C’ è un episodio che ha giudicato particolarmente fuori luogo? La visita del presidente Mattarella in una classe con bambini cinesi dopo che i governatori leghisti avevano proposto la quarantena per gli scolari di rientro dalla Cina?
«Proposta saggia, peraltro. E sì, il gesto del presidente della Repubblica ha legittimato tutti quanti ad abbassare la guardia, a non comportarsi con la dovuta cautela. Quella sua visita è stato un gesto simbolico e anche una guida per l’ azione, non avrebbe portato i fotografi con sé altrimenti. Così se un collega rientrato dalla Cina mi invita a una cena, io mi sento rassicurato dal comportamento del mio presidente e penso: se non si preoccupa lui, del fatto che qualcuno di quei bambini poteva essere appena tornato dal capodanno cinese, perché dovrei preoccuparmi io?».

E le iniziative di solidarietà alla comunità cinese?
«A Milano c’ è stata perfino una “notte delle bacchette” per testimoniare vicinanza ai ristoratori cinesi. In un Paese che se ne fotte dei piccoli locali che chiudono, se ne fotte di calzolai e artigiani che spariscono, per dimostrare di avere un cuore sensibile eri tenuto a mangiare nei ristoranti cinesi, che peraltro non mi sembrano un pezzo essenziale della nostra storia…
Anche questo, sotto la maschera dell’ antirazzismo, è stato un invito a tenere la guardia abbassata: un atto di grande leggerezza, e la colpa non è solo del governo ma anche di una certa cultura».

Ma questo scambiare la legittima paura con il razzismo non è controproducente? Se per ogni cosa mi sento dare del razzista alla fine, per reazione ed esasperazione, finirò per rivendicarla, quell’ etichetta.
«C’ è una cosa che ho imparato girando la ex Jugoslavia. Tutti i ponti erano chiamati “della fratellanza e dell’ unità”. Ecco, i “fratelli uniti” alla fine si sono accoltellati a vicenda e quei ponti sono stati abbattuti. Se il bene diventa una predica, una lezione calata dall’ alto, rischia di alimentare i sentimenti meno nobili, che diventano un brontolìo di pancia sordo, che non viene a galla e non può esprimersi, e poi scoppia all’ improvviso. La mia generazione è cresciuta alle elementari con la retorica dei Cesare Battisti, dei Fabio Filzi, del Piave che mormorava. E tutti quanti siamo poi cresciuti facendo la naja malvolentieri e considerando la patria una brutta cosa. Le prediche dall’ alto non migliorano le persone. Siamo al punto che devo per forza abbracciare un cinese per dimostrare che non sono razzista: un’ esibizione di bontà che rischia di rovesciarsi nel suo contrario».
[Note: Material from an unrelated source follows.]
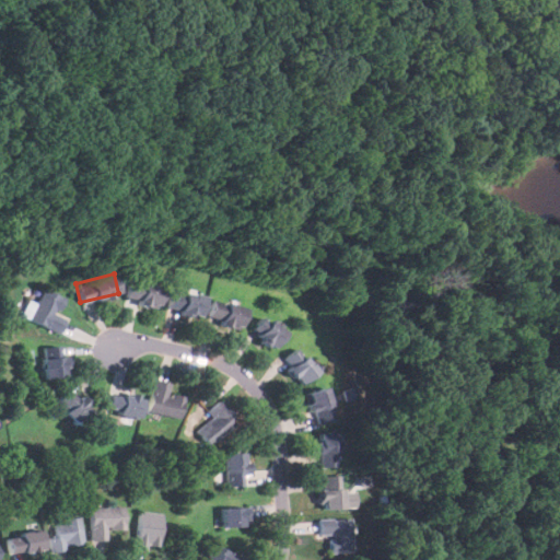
[(162,286),(129,279),(125,300),(158,306),(162,286)]
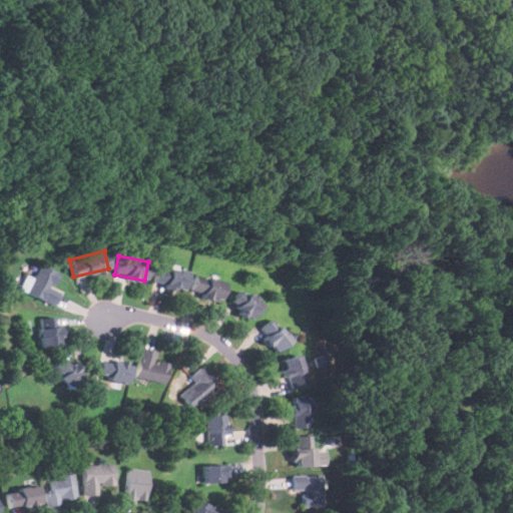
[(19,290),(54,304),(59,291),(51,287),(57,272),(38,264),(32,278),(25,275),(19,290)]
Che poi questi atti di razzismo anticinese non sono stati poi così numerosi…
«Infatti. Io in questi giorni non sono andato a Chinatown né nei ristoranti cinesi. Ho pensato: perché devo andare a cercarmela? Ma questo non significa nutrire sentimenti negativi verso un popolo, avrei evitato allo stesso modo il ristorante di un americano appena rientrato da Pechino. È una semplice precauzione, non razzismo. Invece qui, per non sembrare razzisti, siamo arrivati all’ assurdo di aver messo in quarantena poche decine di italiani che rientravano dalla Cina mentre centinaia se non migliaia di cinesi di ritorno dal capodanno rientravano indisturbati».